|Methods for the Evaluation of the Impact of Food and Nutrition Programmes (UNU, 1984, 287 p.)|
|4. Measuring impact using laboratory methodologies|
Haemoglobin concentration can be measured in venous or capillary blood by colorimetric determination of derivatives of hemoglobin such as cyanmethemoglobin, oxyhemoglobin, or acid hematin. Various automated methods exist that are based on some of these principles. The preferred method, as recommended by the International Committee of Standardization in Hematology (14), involves the conversion of ail hemoglobin derivatives except sulfhemoglobin to cyanmethemoglobin by dilution of blood in a solution containing potassium cyanide and potassium ferricyanide. Absorbance is then measured in a photoelectric colorimeter or spectrophotometer at a wavelength of 540 nm. Reference standards of cyanmethemoglobin that conform to the specifications of the ICSH are commercially available.
Comparable information to that obtained from hemoglobin determinations can be obtained by the measurement of the packed red-cell volume, a simple technique that only requires a microcentrifuge and capillary tubes. However, due to changes in the mean corpuscular hemoglobin concentration that occur in iron deficiency anaemia, changes in hemoglobin concentration are more marked than those in the packed cell volume.
Choice of methods for serum iron and total iron-binding capacity (TIBC) will depend on equipment and amount of specimen available. Most current methods consist of the colorimetric measurement of an ironchromogen complex and require a spectrophotometer. The TIBC is determined by adding excess iron to the serum sample and removing unbound iron by some absorbent such as magnesium carbonate. Percent saturation of the TIBC (transferrin) is then calculated. Careful handling of specimens with iron-free material is essential. The Iron Panel of the ICSH has recommended reference methods employing bathophenathroline sulfonate as the colour reagent (15-16). These methods have recently been reviewed in detail (17).

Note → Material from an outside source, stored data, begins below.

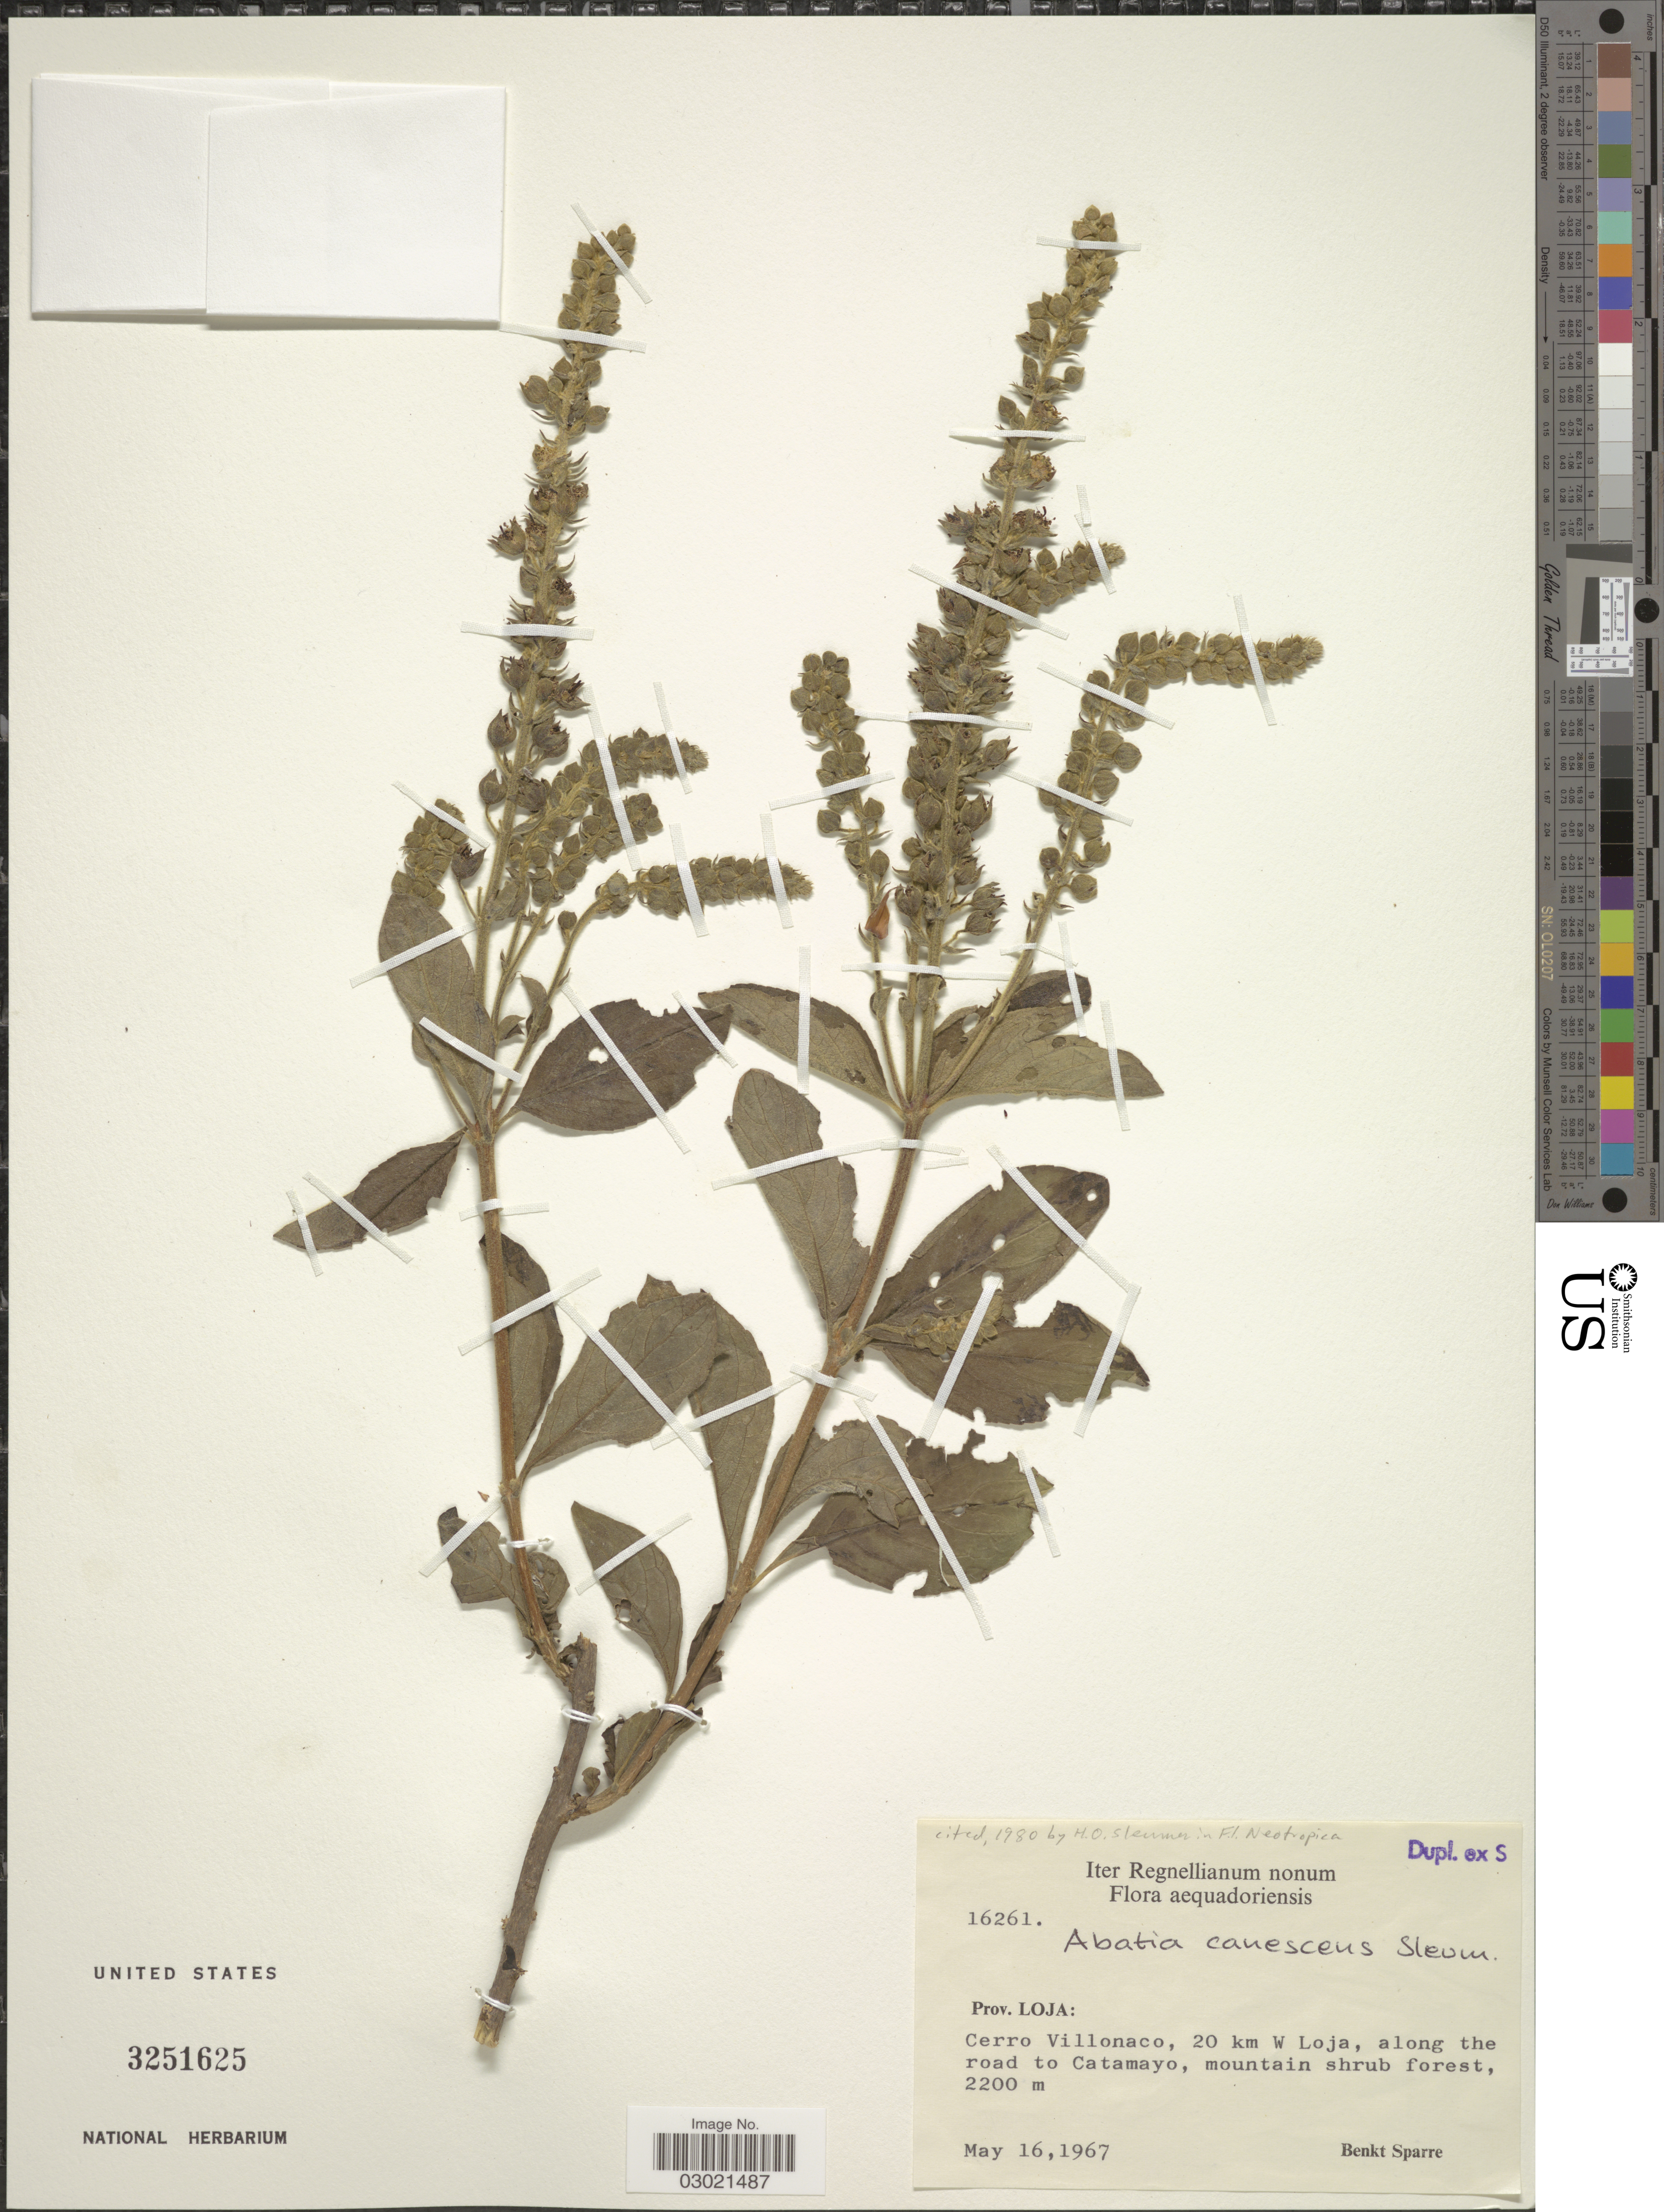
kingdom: Plantae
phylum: Tracheophyta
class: Magnoliopsida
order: Malpighiales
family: Salicaceae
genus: Abatia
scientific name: Abatia canescens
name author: Sleumer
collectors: B. Sparre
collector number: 16261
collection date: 1967-05-16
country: Ecuador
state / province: Loja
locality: Prov. Loja: Cerro Villonaco, 20 km W Loja, along the road to Catamayo.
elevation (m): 2200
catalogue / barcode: US 3251625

Recommended methods for the determination of FEP (18-19) require a fluorometer and relatively elaborate extraction stages. An alternate method determines Zn protoporphyrin directly from a blood smear using a special apparatus called a hematofluorometer (20). This method is simple, inexpensive, and well adapted for field work, but needs further validation. According to some authors (19), the instrument does not have the precision or accuracy to detect small changes in fluorescence that occur with mild iron deficiency.
Ferritin can be determined in a small amount of serum or plasma by radio-immunoassay (21), and there are several commercial kits that give satisfactory results. The need for radio-isotope facilities has been recently eliminated by the introduction of enzyme immunoassays that only require a spectrophotometer. EIA methods seem to give results comparable to those obtained by RIA. The relatively large variability of results that currently exists among different laboratories may be reduced in the future by the use of ferritin standards that are becoming available from the ICSH.